EXCERPT PROVIDED
I was talked into participating in the Open Tryouts for the Orlando Magic’s Developmental League team, the Erie BayHawks, and if nothing else I lived to tell about it. Considering I was the only player there with gray in my goatee and on the wrong side of 40, I considered that a major success. (FYI, I am writing this OrlandoMagic.com story with two bags of frozen peas wrapped around my aching hammy.)
As it turns out, I wasn’t one of the 20 players kept following the first round of cuts on Sunday morning at Orlando’s Barnett Park gymnasium. Maybe, just maybe, the Magic’s Director of Pro Scouting/Bayhawks GM Harold Ellis didn’t see that nifty 12-foot jump shot that I hit during one of the two scrimmage sessions that I, ummmm, endured.

WORK ITEM A
In the tryouts story, how many players were kept after the first round of cuts?
The listing that follows has no connection to the tryouts story above.

INFORMATION SUPPLIED
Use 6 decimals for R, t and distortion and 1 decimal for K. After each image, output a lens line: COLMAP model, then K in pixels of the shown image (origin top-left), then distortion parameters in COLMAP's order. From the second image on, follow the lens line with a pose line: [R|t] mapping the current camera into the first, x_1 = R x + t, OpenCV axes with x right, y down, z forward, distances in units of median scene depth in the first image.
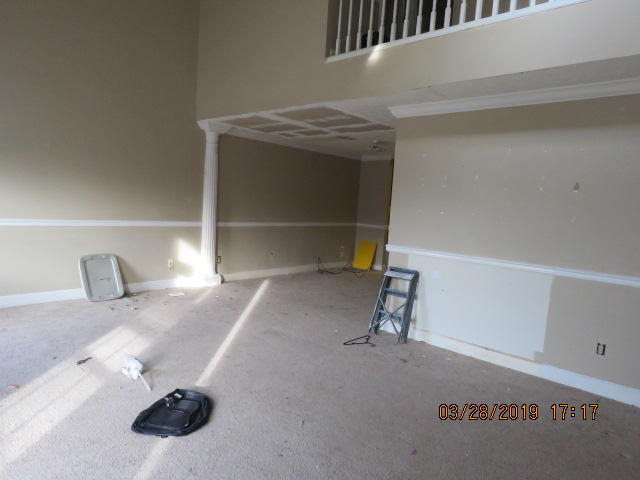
lens RADIAL K [[415.2, 0, 320.0], [0, 415.2, 240.0], [0, 0, 1]] dist [-0.002553, 0.007275]
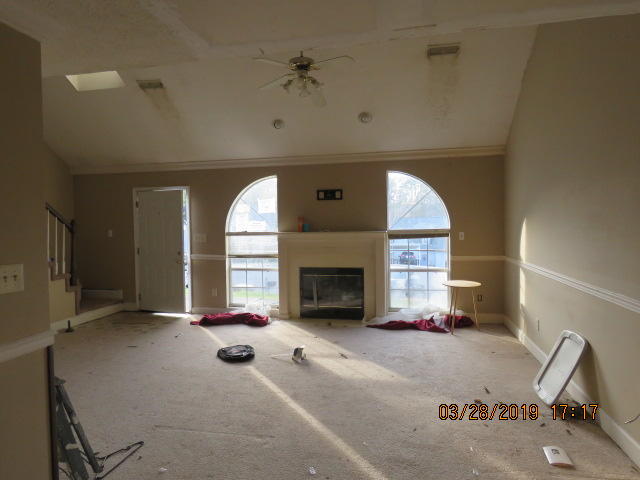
lens RADIAL K [[415.2, 0, 320.0], [0, 415.2, 240.0], [0, 0, 1]] dist [-0.002553, 0.007275]
pose [[-0.869859, -0.034694, -0.492079, 0.138013], [-0.090253, 0.991879, 0.089608, -0.149280], [0.484974, 0.122358, -0.865926, 1.537602]]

WORK ITEM B
Extract every line of the listing verbatim, omitting the pictures.

ANSWER SECTION A
20 players were kept.

ANSWER SECTION B
Use 6 decimals for R, t and distortion and 1 decimal for K. After each image, output a lens line: COLMAP model, then K in pixels of the shown image (origin top-left), then distortion parameters in COLMAP's order. From the second image on, follow the lens line with a pose line: [R|t] mapping the current camera into the first, x_1 = R x + t, OpenCV axes with x right, y down, z forward, distances in units of median scene depth in the first image.
lens RADIAL K [[415.2, 0, 320.0], [0, 415.2, 240.0], [0, 0, 1]] dist [-0.002553, 0.007275]
lens RADIAL K [[415.2, 0, 320.0], [0, 415.2, 240.0], [0, 0, 1]] dist [-0.002553, 0.007275]
pose [[-0.869859, -0.034694, -0.492079, 0.138013], [-0.090253, 0.991879, 0.089608, -0.149280], [0.484974, 0.122358, -0.865926, 1.537602]]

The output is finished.